• To-do item A:
Which hit range has the highest frequency in the baseball histogram text?
• To-do item B:
What are all the class intervals of hits listed in the baseball histogram text?
• To-do item C:
Continue the baseball histogram text, starting right after its last sentence.

• Text:
######

A **histogram** divides data into bins and displays their frequencies. For grouped discrete data (like hit intervals in baseball), a bar chart serves as the discrete analogue.

**Dataset:** Number of hits per team per nine-inning game (1989–1993), grouped into class intervals:

| Hits | Frequency |
|------|-----------|
| 0–2  | 120       |
| 3–4  | 380       |
| 5–6  | 650       |
| 7–8  | 720       |
| 9–10 | 450       |
| 11+  | 180       |

Each bar's height is proportional to the count of games in that hit range.

In [None]:
import matplotlib.pyplot as plt

# Class intervals and frequencies
hits_intervals = ["0-2", "3-4", "5-6", "7-8", "9-10", "11+"]
frequencies = [120, 380, 650, 720, 450, 180]

plt.figure(figsize=(8, 5))
plt.bar(hits_intervals, frequencies, color='steelblue', edgecolor='black', alpha=0.85)
plt.xlabel("Number of Hits per Game", fontsize=12)
plt.ylabel("Frequency", fontsize=12)
plt.title("Histogram of Baseball Hits per Team per Game (1989–1993)", fontsize=13)
plt.grid(axis='y', linestyle='--', alpha=0.5)
plt.tight_layout()
plt.show()

### Result Interpretation

The histogram shows a clear peak at **7–8 hits** per game, indicating this is the most typical offensive output. The distribution increases from left to the peak and then gradually declines, producing a slight **right skew** — unusually high-hit games occur less often but extend farther from the center.

######

Text data extracted from pages
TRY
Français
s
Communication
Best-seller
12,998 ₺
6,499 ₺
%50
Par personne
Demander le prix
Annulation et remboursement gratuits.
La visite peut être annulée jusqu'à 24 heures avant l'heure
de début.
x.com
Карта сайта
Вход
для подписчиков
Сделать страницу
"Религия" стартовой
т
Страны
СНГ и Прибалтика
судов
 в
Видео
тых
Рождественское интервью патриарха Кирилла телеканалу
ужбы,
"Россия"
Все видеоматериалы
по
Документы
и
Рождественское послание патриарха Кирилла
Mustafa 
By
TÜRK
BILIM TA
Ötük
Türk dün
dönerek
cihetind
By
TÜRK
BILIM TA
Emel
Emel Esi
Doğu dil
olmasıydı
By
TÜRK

######

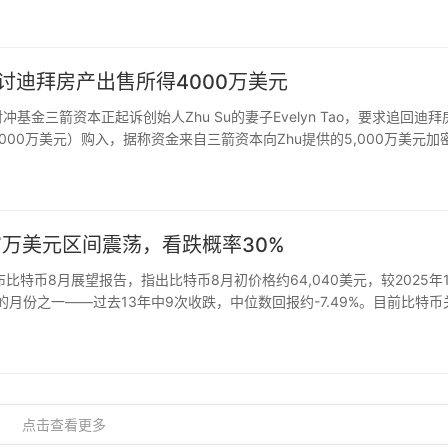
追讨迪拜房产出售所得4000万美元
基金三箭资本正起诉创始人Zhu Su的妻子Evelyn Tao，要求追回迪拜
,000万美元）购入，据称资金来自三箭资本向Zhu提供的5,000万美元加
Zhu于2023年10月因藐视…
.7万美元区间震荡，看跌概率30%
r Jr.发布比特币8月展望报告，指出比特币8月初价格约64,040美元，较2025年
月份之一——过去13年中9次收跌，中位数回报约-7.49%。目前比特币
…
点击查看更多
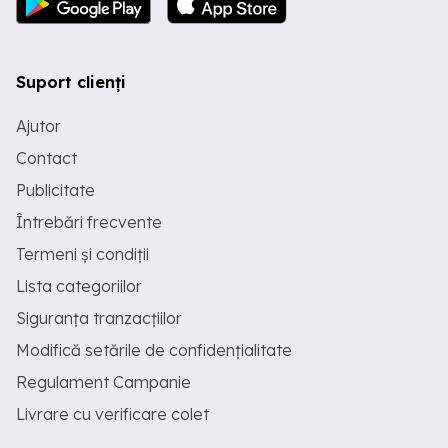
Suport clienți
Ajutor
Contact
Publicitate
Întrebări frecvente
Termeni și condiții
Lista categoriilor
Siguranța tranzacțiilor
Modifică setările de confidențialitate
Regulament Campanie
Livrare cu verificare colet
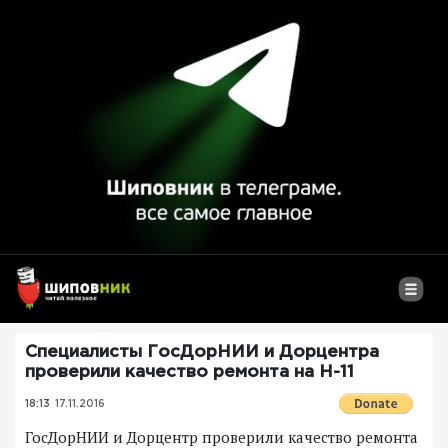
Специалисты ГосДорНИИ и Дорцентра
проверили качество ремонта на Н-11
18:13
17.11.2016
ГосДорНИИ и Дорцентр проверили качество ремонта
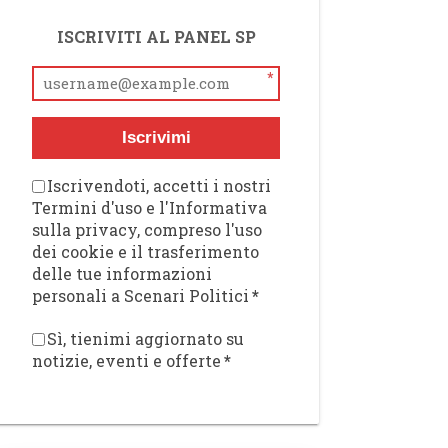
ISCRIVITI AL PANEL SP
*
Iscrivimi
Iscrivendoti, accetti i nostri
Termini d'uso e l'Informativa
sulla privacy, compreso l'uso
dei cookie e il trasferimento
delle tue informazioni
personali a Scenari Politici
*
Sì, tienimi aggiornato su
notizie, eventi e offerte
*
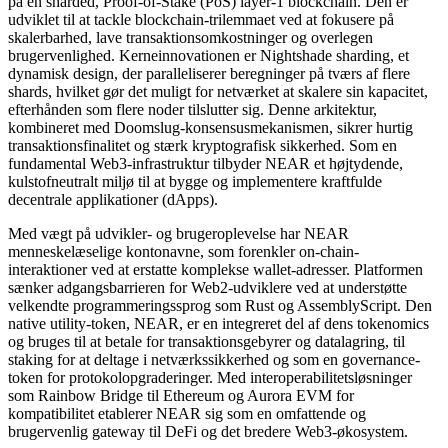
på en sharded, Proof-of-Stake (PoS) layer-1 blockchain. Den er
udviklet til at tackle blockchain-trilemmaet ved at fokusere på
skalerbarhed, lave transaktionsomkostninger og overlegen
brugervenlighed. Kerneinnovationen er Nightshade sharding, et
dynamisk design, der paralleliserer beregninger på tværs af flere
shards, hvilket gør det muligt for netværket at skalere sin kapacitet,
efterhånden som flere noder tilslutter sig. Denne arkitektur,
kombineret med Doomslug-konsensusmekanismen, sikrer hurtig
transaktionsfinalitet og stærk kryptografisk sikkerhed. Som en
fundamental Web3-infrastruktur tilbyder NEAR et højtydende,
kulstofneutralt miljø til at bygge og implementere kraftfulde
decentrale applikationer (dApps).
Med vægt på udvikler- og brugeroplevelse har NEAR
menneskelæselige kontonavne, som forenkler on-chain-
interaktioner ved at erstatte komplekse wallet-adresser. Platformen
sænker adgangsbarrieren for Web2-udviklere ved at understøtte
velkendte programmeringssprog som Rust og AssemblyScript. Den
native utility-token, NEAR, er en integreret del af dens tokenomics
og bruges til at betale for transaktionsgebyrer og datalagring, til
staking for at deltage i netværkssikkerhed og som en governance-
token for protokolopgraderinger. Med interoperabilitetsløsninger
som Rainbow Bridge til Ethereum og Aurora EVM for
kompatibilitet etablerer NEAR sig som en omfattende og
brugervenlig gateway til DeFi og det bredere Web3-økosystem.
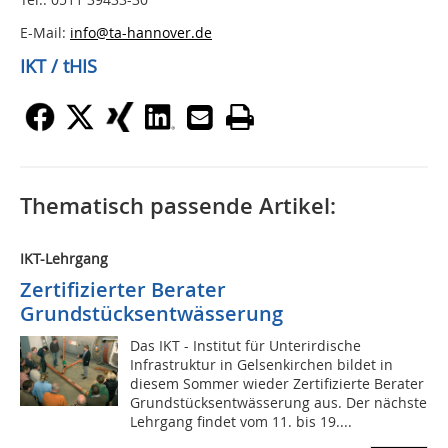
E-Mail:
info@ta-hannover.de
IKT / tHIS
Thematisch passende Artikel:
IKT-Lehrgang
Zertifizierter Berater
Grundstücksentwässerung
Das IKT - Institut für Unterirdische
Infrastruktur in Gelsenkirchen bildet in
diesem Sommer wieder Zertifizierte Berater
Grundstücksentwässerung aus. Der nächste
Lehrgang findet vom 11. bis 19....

######

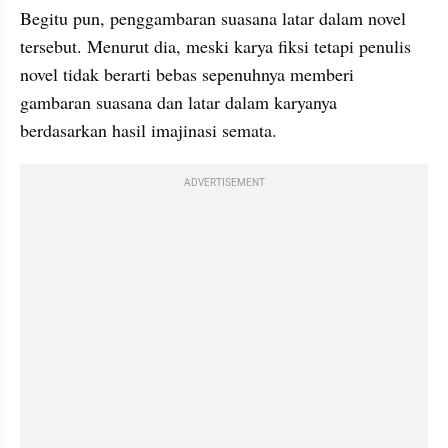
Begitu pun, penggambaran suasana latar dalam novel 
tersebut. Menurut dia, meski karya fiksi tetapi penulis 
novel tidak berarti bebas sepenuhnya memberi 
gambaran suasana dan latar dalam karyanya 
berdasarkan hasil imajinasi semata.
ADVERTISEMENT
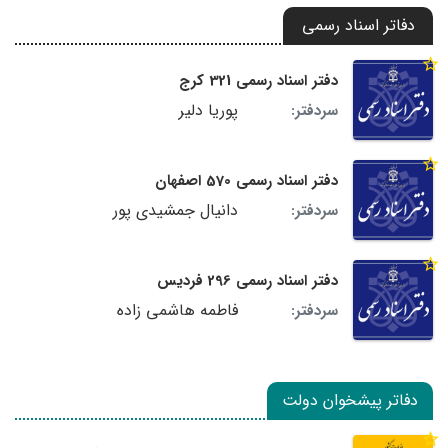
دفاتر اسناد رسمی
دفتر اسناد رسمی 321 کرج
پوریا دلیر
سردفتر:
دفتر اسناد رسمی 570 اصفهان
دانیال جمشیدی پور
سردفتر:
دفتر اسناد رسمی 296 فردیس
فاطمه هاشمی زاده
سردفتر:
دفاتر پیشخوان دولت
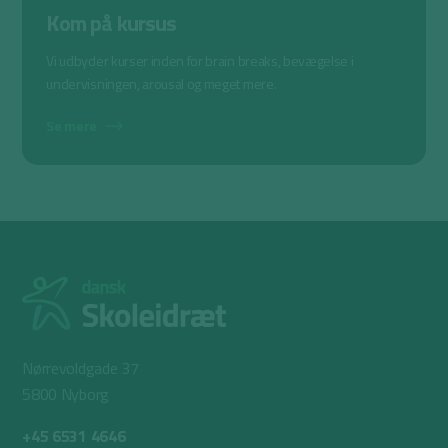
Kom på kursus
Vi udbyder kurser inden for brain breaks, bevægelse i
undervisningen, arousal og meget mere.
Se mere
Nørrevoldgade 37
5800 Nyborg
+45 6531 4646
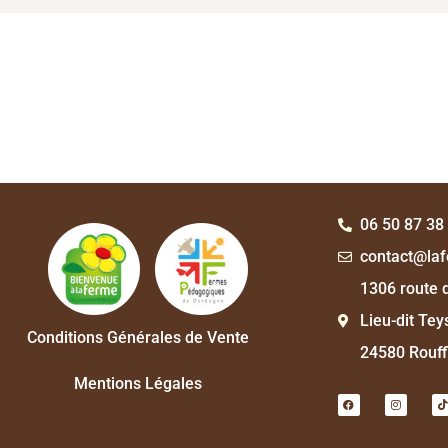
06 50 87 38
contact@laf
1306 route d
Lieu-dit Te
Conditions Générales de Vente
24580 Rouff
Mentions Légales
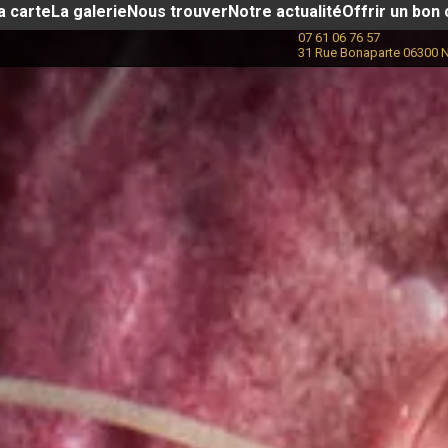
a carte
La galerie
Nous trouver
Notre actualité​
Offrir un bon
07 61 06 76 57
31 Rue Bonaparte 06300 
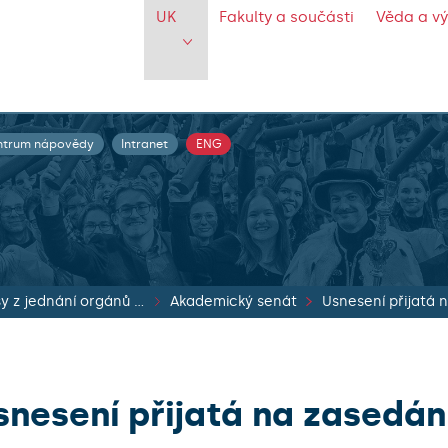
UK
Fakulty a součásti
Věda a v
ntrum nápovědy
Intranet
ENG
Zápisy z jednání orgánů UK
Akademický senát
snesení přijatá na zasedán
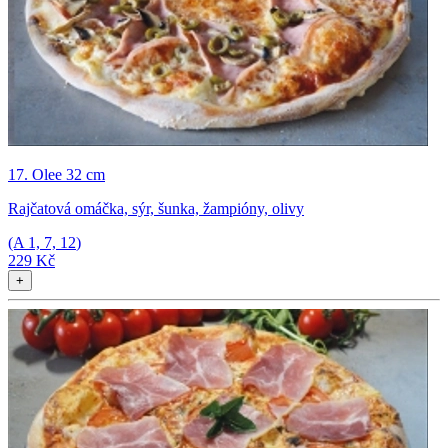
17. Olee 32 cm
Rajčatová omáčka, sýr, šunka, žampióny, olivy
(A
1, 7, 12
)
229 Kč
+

######

• Exercise response A:
The 7–8 hits range, with a frequency of 720 games.

• Exercise response B:
0–2, 3–4, 5–6, 7–8, 9–10, 11+

• Exercise response C:
Approximately 64% of all games resulted in between 5 and 10 hits, reflecting a fairly concentrated central region.

---

<a id='continuous-histogram'></a>
## 3. Continuous Histogram – Bin Selection Rules

### Section 2.4 – Graphical Summaries

For continuous data, the number of bins affects how well a histogram reveals the underlying distribution shape. Two common rules are:

- **Square-Root Rule:** $k = \lceil \sqrt{n} \rceil$ — general-purpose, gives finer resolution
- **Sturges' Rule:** $k = \lceil \log_2 n + 1 \rceil$ — more conservative, suited for near-normal distributions

The code below:
1. Generates 100 synthetic response times from a log-normal distribution (positive-skewed, realistic)
2. Computes the number of bins using each rule
3. Plots side-by-side histograms for comparison

In [None]:
import numpy as np
import matplotlib.pyplot as plt
import math

# 1. Generate synthetic dataset (n=100)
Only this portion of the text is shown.